▸ DATA EXTRACTS
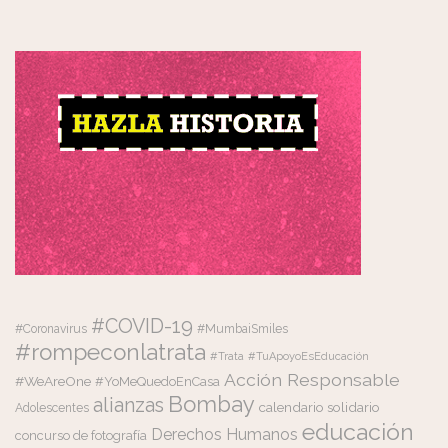
#COVID-19
#Coronavirus
#MumbaiSmiles
#rompeconlatrata
#Trata
#TuApoyoEsEducación
Acción Responsable
#WeAreOne
#YoMeQuedoEnCasa
Bombay
alianzas
calendario solidario
Adolescentes
educación
Derechos Humanos
concurso de fotografía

▸ ASSIGNMENT
With the line containing "#Coronavirus" as the first, output each line through the final line of the entries above, exactly.

▸ RESPONSE AREA
#Coronavirus
#MumbaiSmiles
#rompeconlatrata
#Trata
#TuApoyoEsEducación
Acción Responsable
#WeAreOne
#YoMeQuedoEnCasa
Bombay
alianzas
calendario solidario
Adolescentes
educación
Derechos Humanos
concurso de fotografía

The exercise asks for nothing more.